Apache PIG interview questions

user March 21, 2021 Leave a Comment

51. What are the different ways of executing Pig script?
Grunt Shell: This is Pig’s interactive shell provided to execute all Pig Scripts.
Script File: Write all the Pig commands in a script file and execute the Pig script file. This is executed by the Pig Server.
Embedded Script: If some functions are unavailable in built-in operators, we can programmatically create User Defined Functions (UDF) to bring that functionality using other languages like Java, Python, Ruby, etc. and embed it in the Pig Latin Script file. Then, execute that script file.

52. What is a bag in Pig Latin?
A bag is one of the data models present in Pig. It is an unordered collection of tuples with possible duplicates. Bags are used to store collections of tuples while grouping. The size of bag is the size of the local disk, this means that the size of the bag is limited. When the bag is full, then Pig will spill this bag into local disk and keep only some parts of the bag in memory. There is no necessity that the complete bag should fit into memory. We represent bags with “{}”.

53. What do you understand by an inner bag and outer bag in Pig?
Outer bag or relation is nothing but a bag of tuples. Here relations are similar as relations in relational databases. For example:
{(Linkin Park, California), (Metallica, Los Angeles), (Mega Death, Los Angeles)}
An inner bag contains a bag inside a tuple. For Example:
(Los Angeles, {(Metallica, Los Angeles), (Mega Death, Los Angeles)})
(California, {(Linkin Park, California)})

54. How Apache Pig deals with the schema and schema-less data?
If the schema only includes the field name, the data type of field is considered as a byte array.
If you assign a name to the field you can access the field by both, the field name and the positional notation
If you perform any operation which is a combination of relations (like JOIN, COGROUP, etc.) and if any of the relation is missing schema, the resulting relation will have null schema.
If the schema is null, Pig will consider it as a byte array and the real data type of field will be determined dynamically.

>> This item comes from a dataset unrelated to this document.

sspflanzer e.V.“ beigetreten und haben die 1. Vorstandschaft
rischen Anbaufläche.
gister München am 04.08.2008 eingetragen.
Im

55. List the relational operators in Pig.
COGROUP: Joins two or more tables and then perform GROUP operation on the joined table result.
CROSS: CROSS operator is used to compute the cross product (Cartesian product) of two or more relations.
DISTINCT: Removes duplicate tuples in a relation.
FILTER: Select a set of tuples from a relation based on a condition.
FOREACH: Iterate the tuples of a relation, generating a data transformation.
GROUP: Group the data in one or more relations.
JOIN: Join two or more relations (inner or outer join).
LIMIT: Limit the number of output tuples.
LOAD: Load data from the file system.
ORDER: Sort a relation based on one or more fields.
SPLIT: Partition a relation into two or more relations.
STORE: Store data in the file system.
UNION: Merge the content of two relations. To perform a UNION operation on two relations, their columns and domains must be identical.